Yabancılardan büyük talep var

Bu İHA'yı İDEF’te sergilediniz. Peki ürüne talep var mı?

? RG: Evet çok ilgi gördü ve yurtiçinden de yurtdışından da pek çok talep aldık. Şu anda görüşme halinde olduğumuz bazı firmalar var. Sanırım ilk satışımız yabancı bir firmaya ve 120 adetlik bir sipariş olacak. Yılın son çeyreğinde sözleşmeyi imzalar, ilk teslimatı 2020 yılı başında yapmak üzere, toplam 120 adetlik siparişi yıl sonuna kadar teslim edebiliriz diye düşünüyoruz.

Cironuzun ne kadarını Ar-Ge harcamalarına ayırıyorsunuz?

? GG: Toplam cironun yüzde 5’i Ar-Ge’ye ayrılıyor. Bu sene ciromuz enflasyonun yüzde 10-12 üzerinde büyümeyle 220 milyon TL’yi bulur.

Sektörde düşüş var, bizde yok...

Mobilya sektörünü canlandırmak için KDV’nin indirilmesi, taksit sayısının 18’e çıkarılması gibi önemli hamleler yapıldı. Sizde durum nasıl?

? GG: Yüzde 8 piyasayı canlandırdı. Fakat biz kurumsal müşteri tarafına baktığımız için kredi kartıyla alışveriş söz konusu değil. Türkiye dünyayla bir ekonomik savaş veriyor. Batıdan doğuya geçen bir ekonomik güç dalgası var. Tabii ki bunun yansımaları hissedildi. Çok fazla boş ofis metrekaresi var. Kiralamalar düştü. Sektörde yüzde 20-30 civarında bir düşüş vardır. Ama bizim satış yaptığımız uluslararası şirket sayısı düşmedi. Bazı sektörlerde daralmalar olurken, bir taraftan bakıyorsunuz internet yatırımları cephesinde de ciddi hızlanma var.

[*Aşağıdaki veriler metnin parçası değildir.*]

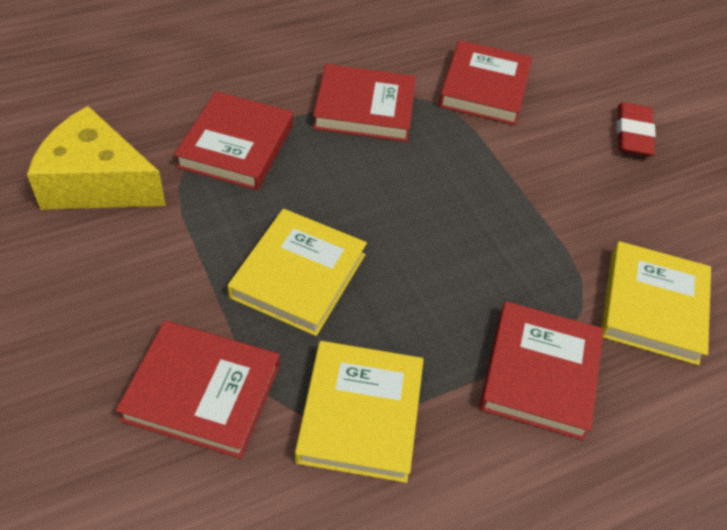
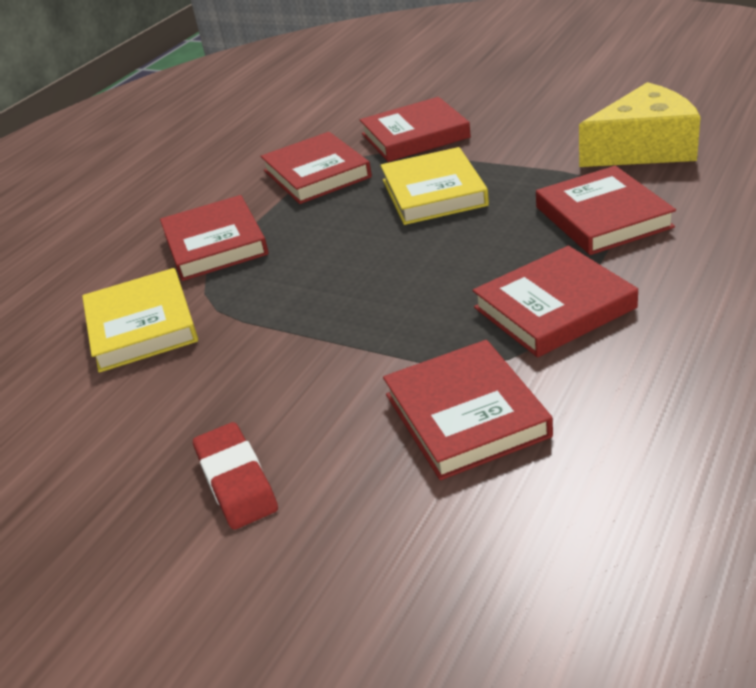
camera: 155 degrees right, 15 degrees down
yellow book [295,341,424,483] -> red book [261,132,372,204]

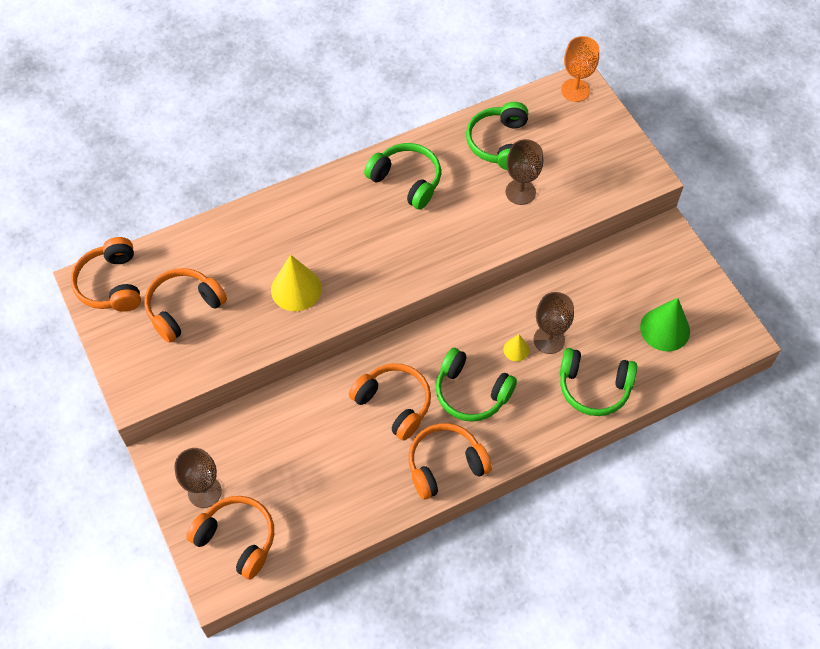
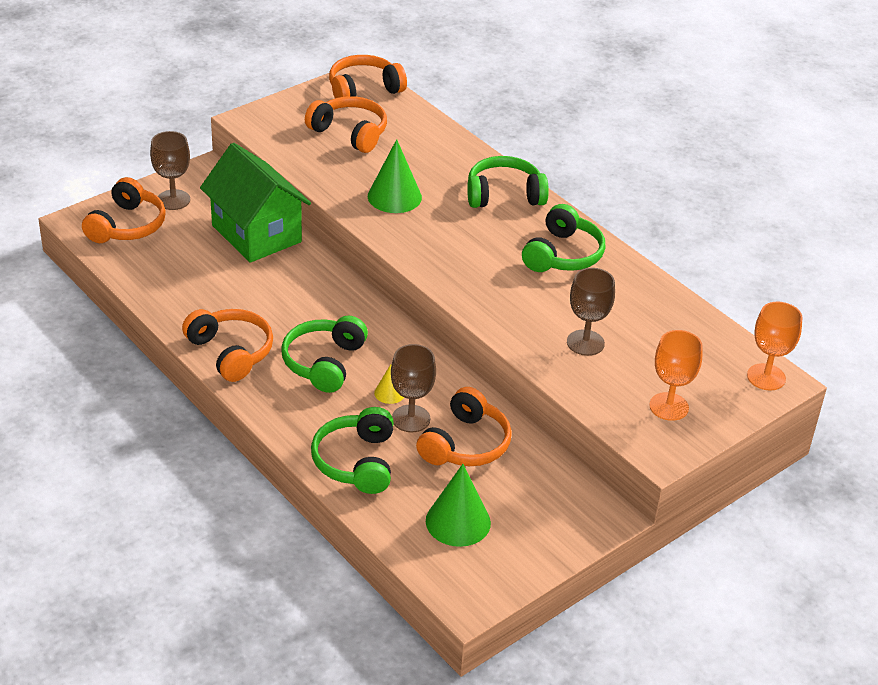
camera: 75 degrees right, 20 degrees down
yellow cone [271,255,322,311] -> green cone [368,139,422,213]
orange headphones [349,363,431,441] -> orange headphones moved to [416,387,512,466]
green headphones [466,102,528,170] -> green headphones moved to [467,156,549,208]
none -> green house [200,143,311,263]
none -> orange goblet [649,330,703,421]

Teknoloji insanı yalnızlaştırdı,ofis sosyalleştiriyor

Herkesin ofisi telefonu, bilgisayarı oldu. İşiniz zorlaşıyor mu, bir gün ofis mobilyası gereksiz olur mu?

? GG: Bir zamanlar da ‘home office’ yaygınlaşacak, herkes evinden çalışacak’ diyorlardı. Ama öyle bir şey olmadı. Çünkü insanın insana ihtiyacı var. Telefonla görüşme ya da video konferans da fiziksel görüşmenin yerini tutmuyor. Teknolojinin hayatımıza bu kadar girmesiyle oluşan çok ciddi bir yalnızlık var. Ve artık herkesin çok daha fazla sosyal alana ihtiyacı var. Ofisin de burada bir sorumluluğu var.

Ofiste bulunma oranı düşüyor

Maliyetlerin yüksek olduğu bir ortamda ofisler daralmıyor mu?

? GG: Mesela metrekareye 30 dolar kira ödüyorsanız. O şirketin ebitdası yüzde10’sa o metrekarede 3 bin 600 dolarlık iş üretilmesi lazım ki 1 metrekarenin kirasını ödeyebilsin. Tüm dünyada çalışanların ofiste bulunma oranları da düşüyor. Şu anda yüzde 42-43’lerde... Bu yüzden artık paylaşımlı ofisler yaparak, çalışanın ofiste olmadığı zamanlarda boş kalan metrekareleri değerlendirmek gerekiyor. Biz de stratejimizi bunun üzerine geliştiriyoruz.